Grand Groundhog Watcher, Amy Shuler Goodwin, gives interviews to local news outlets after the ceremony. 
Photo by Tsivia Chonoles


          This year saw the 38th annual Groundhog Day Breakfast here at Concord University. The breakfast is hosted and paid for by the Advancement Office as a way to “bring the local community in with people here at Concord and build and keep relations with alumni,” said Concord University President Kendra Boggess.

    The breakfast was started 38 years ago in 1978 by Mr. R. T. Hill, former chair of Concord’s Geography department. “He just wanted to do something to highlight Appalachian heritage, from what I understand,” said Vice President for Advancement Alicia Besenyei, who introduced and presented the certificate to the Grand Groundhog Watcher. According to Besenyei, planning for the event usually starts about six months beforehand, when a nomination form for the Grand Groundhog Watcher goes around as a write-in ballot. Hill’s original intentions behind starting the annual breakfast is a main factor that goes into choosing the speaker. This year’s Grand Groundhog Watcher was Amy Shuler-Goodwin, the West Virginia Deputy Secretary of Commerce and Commissioner of Tourism.

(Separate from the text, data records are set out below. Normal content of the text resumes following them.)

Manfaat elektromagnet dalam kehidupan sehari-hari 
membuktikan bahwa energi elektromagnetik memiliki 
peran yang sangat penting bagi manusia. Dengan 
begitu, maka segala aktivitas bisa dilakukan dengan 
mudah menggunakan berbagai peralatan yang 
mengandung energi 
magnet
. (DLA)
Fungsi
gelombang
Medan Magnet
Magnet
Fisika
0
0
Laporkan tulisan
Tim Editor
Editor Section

“First of all I was honored,” Goodwin said about receiving the invitation two months ago, “I just took a very quick look back at some of the past recipients, like Hershel “Woody” Williams, who is a Congressional Medal of Honor winner; reporter Barbara Hawkins, who was […] in a time when women were just really making themselves known in the field of journalism. So it was an honor just to be in a list of people who I admire and who I call friends.” Goodwin spoke about her experiences as Commissioner of Tourism, letting people know just how robust the West Virginia travel and tourism industry is, and how much they are doing to bring more people into the industry and boost West Virginia’s economy. “I wanted to get across the message of it’s not just the beautiful landscapes that we have in the mountain state, it’s the lots of things to see and do. It is a great place for families, a great place for couples.”

During her speech, Goodwin spoke about an opportunity that she had to go rock climbing with one of the best in the world, as well as what she considers to be one of the most important aspect of the tourism industry: those employees who work what some may consider menial jobs. “... Again, it’s really great to flash up pictures of me rock-climbing or white-water rafting or listening to Mountain Stage, but what always strikes me are folks like Ryan and Alexa [from Aramark] in the back. Those are the folks who are running this industry, not me; they’re running it. Anytime I go out I meet everybody who is, literally, behind the curtain, because I get to be out here talking about it, but those are the folks that are making it happen.”